Moreover F1-Score which shows the prediction performance of Appointed and No-shows gives a remarkable performance when ENN, CNN and ADASYN sampling method are used with decision tree classifier.
Overall, Recall depicts the negative samples where False Negative is high where the NO_Shows were predicted correctly by sampling method using ENN.
The limitation is that the testing was carried out with a limited dataset and needs to be tested with a larger dataset and the implications are this framework will be useful whenever the data is imbalanced in real world scenarios, which ultimately improves the performance.
This experimental study incorporates various rebalancing strategies for appointment no-show data in healthcare and also some guidelines were provided for tackling similar imbalanced problems. The performance of each sampling method with Decision Tree classifier is compared. Performance is assessed with metrics such as Precision, Recall, AUCROC, and F1 score.
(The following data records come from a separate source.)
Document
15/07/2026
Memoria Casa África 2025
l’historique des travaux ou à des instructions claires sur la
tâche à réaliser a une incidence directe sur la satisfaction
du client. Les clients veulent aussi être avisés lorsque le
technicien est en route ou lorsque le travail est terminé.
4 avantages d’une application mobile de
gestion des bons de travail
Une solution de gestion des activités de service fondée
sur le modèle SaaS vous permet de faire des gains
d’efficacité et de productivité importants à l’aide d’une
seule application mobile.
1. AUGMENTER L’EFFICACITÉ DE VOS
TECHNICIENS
In imbalanced classification problems, recall is usually more important since false negatives are frequently more costly than false positives. The recall value of 0.999 for ENN sampling method predicts the no-shows minority class exactly when compared to other sampling methods such RUS, ROS, ADASYN, and CNN. For future work the performance of sampling methods could also be tested with large datasets with more imbalance ratio. Similarly this framework can be tried on cost sensitive approaches and ensemble algorithms.